William Isaac Chamberlain
William Isaac Chamberlain was born in Sharon , Connecticut in 1837. Shortly after his birth, his family moved to Ohio where he attended Western Reserve College ( Case Western Reserve University ) and upon graduation (1859) was appointed instructor in Greek. After six years, Dr. Chamberlain returned to his family's farm and proceeded to study and conduct agricultural experiments related to farm fertilizers, drainage, and crop rotation. He published his studies in agricultural journals and became widely known for his investigations of agricultural issues. Dr. Chamberlain was elected State Secretary of Agriculture of Ohio (1880-1886) and was instrumental in setting up Farmers' Institutes in every county of the state.
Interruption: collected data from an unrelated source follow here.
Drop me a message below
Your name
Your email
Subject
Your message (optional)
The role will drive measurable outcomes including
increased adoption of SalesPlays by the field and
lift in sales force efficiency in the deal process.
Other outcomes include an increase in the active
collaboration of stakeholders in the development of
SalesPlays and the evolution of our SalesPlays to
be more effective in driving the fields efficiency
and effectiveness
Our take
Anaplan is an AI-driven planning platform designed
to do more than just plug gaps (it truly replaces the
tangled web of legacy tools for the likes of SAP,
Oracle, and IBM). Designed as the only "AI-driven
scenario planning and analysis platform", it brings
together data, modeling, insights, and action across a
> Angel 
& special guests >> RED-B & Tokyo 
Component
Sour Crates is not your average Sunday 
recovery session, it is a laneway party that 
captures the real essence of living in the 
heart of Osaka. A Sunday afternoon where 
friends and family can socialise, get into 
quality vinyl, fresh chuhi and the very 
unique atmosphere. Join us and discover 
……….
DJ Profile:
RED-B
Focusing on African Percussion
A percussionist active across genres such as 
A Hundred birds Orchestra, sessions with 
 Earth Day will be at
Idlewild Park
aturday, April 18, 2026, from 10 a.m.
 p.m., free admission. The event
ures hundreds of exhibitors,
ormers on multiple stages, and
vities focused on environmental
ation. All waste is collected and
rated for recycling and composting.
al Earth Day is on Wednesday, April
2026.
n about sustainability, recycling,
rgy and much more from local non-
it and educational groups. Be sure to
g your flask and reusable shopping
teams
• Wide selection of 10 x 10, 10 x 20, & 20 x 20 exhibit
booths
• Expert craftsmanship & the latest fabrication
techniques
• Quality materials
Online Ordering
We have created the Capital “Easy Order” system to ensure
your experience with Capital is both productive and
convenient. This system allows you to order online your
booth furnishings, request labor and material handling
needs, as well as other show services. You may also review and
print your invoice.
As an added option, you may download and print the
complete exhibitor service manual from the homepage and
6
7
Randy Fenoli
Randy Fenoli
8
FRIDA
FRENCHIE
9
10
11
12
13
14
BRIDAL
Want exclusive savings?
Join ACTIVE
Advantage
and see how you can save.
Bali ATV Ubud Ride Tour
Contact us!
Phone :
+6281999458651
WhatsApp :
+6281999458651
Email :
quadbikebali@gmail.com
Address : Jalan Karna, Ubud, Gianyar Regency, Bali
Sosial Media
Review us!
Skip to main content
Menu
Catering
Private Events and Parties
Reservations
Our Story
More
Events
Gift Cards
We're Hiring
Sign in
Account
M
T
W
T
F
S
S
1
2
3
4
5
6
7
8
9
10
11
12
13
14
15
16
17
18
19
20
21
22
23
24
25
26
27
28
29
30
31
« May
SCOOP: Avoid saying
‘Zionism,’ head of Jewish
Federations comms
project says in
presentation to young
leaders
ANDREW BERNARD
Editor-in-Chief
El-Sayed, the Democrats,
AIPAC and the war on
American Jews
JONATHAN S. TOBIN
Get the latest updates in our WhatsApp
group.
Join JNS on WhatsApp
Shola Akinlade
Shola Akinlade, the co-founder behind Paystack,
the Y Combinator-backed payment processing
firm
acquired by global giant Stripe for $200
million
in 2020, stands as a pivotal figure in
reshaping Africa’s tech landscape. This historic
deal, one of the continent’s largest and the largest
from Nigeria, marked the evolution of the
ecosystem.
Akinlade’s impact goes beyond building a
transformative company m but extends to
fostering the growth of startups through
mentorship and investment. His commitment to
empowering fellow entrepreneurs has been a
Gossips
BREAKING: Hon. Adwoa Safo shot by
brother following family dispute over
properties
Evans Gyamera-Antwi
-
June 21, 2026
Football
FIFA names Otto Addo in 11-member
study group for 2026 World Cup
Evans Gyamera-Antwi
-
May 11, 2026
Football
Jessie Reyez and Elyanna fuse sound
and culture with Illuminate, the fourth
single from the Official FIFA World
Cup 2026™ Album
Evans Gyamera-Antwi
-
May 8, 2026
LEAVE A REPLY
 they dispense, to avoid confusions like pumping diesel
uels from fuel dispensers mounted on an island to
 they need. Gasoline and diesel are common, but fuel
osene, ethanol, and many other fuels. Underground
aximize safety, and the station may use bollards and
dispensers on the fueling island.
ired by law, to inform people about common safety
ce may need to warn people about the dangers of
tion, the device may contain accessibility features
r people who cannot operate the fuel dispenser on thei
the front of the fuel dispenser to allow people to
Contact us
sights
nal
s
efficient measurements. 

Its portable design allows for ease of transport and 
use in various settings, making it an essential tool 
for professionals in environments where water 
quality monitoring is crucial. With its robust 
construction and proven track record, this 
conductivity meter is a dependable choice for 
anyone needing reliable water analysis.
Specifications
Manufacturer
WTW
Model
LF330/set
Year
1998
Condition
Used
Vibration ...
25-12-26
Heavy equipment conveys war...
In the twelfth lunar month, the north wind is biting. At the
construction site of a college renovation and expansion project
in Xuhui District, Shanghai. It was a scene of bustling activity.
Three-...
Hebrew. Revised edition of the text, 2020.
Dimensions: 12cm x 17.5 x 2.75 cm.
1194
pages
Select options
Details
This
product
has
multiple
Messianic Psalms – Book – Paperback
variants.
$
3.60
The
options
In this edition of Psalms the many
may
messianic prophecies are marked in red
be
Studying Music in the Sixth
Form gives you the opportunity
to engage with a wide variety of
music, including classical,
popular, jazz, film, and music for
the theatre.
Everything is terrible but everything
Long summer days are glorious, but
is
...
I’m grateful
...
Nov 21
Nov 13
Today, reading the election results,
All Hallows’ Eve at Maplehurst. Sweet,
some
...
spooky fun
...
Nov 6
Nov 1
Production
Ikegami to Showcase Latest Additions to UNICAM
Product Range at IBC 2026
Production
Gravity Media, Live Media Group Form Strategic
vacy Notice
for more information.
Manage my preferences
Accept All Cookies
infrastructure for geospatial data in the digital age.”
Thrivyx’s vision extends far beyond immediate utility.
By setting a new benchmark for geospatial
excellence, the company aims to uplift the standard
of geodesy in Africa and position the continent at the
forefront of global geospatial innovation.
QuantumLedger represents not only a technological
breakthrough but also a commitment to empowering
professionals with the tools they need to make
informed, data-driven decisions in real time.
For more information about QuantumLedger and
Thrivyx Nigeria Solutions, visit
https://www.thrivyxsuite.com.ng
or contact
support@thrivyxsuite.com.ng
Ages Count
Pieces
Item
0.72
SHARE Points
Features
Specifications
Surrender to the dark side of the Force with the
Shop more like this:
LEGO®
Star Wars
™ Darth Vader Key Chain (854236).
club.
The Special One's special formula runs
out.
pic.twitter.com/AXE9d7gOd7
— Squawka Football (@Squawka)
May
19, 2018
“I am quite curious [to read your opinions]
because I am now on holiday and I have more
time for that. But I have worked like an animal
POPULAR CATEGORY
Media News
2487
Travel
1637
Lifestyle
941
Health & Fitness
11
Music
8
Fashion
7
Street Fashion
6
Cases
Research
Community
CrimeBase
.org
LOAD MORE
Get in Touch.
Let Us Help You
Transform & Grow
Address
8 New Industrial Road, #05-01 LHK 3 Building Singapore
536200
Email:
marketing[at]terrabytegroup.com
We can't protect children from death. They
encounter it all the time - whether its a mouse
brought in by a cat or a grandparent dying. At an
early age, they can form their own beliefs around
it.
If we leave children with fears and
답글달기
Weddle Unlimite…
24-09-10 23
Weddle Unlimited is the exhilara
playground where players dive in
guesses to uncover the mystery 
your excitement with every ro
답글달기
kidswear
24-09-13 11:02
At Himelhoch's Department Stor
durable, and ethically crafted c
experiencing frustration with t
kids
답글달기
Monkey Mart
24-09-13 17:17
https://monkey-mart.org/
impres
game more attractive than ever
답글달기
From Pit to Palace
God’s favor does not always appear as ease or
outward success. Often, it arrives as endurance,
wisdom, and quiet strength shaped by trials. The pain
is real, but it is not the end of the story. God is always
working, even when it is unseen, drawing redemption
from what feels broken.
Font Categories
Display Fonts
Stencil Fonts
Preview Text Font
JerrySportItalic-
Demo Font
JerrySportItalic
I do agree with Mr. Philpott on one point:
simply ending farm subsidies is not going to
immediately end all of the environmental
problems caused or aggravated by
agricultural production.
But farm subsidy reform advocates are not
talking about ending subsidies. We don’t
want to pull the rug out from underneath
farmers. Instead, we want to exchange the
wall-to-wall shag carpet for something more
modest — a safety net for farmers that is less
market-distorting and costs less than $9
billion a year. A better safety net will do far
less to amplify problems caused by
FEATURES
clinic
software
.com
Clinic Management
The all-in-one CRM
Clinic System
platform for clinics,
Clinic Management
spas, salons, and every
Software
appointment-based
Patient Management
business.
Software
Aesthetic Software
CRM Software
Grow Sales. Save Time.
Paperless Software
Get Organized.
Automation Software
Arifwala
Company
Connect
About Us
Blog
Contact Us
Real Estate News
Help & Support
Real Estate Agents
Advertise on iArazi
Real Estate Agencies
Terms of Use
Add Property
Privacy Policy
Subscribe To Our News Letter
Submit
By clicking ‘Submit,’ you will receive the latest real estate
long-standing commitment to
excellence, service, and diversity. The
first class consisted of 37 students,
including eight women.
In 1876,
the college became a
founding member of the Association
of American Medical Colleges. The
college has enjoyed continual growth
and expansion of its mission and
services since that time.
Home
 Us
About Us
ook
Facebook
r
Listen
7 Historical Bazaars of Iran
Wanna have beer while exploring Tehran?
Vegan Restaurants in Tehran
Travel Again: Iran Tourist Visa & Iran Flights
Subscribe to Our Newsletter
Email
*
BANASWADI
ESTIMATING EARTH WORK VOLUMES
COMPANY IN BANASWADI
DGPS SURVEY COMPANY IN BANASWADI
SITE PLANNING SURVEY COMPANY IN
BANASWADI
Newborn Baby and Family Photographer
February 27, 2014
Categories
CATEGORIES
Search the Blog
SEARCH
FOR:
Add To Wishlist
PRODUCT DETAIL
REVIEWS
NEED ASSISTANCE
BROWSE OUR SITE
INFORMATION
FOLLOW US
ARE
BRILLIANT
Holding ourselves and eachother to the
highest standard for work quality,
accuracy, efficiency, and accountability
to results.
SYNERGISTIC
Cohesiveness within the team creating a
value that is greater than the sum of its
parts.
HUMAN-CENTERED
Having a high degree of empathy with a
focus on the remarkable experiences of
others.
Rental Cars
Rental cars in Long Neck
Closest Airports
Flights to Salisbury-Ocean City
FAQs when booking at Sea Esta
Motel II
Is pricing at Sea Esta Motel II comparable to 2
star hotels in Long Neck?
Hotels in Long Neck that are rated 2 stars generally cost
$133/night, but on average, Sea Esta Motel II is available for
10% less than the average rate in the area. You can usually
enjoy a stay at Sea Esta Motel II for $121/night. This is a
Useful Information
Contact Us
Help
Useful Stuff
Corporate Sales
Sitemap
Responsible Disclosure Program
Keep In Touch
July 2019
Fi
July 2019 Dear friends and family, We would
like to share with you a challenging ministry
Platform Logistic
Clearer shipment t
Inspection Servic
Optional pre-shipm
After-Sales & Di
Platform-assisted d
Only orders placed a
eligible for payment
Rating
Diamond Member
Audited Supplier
Dr. Chamberlain's reputation was well-known when he became the fourth President (1886-1890) of Iowa State College ( Iowa State University ). However, Dr. Chamberlain's presidency was a turbulent one. He regularly defended the college's curriculum which was often criticized by local citizens for not focusing enough on agriculture. On campus, many students opposed fraternities due to their secretive and exclusionary nature. Thus, his backing of student fraternities would eventually cost him the support of most of the students. He never did gain the favor of the faculty. Dr. Chamberlain resigned in 1890 and moved back to his Ohio farm where he continued to conduct agricultural experiments as well as write and lecture on agricultural issues. He served on the Board of Trustees of The Ohio State University and the Ohio Experiment Station and became Associate Editor of the Ohio Farmer and the National Stockman and Farmer.
William Chamberlain married Lucy Jones Marshall on July 16, 1863 and they had six children. Dr. Chamberlain died on June 30, 1920 , in Cleveland , Ohio.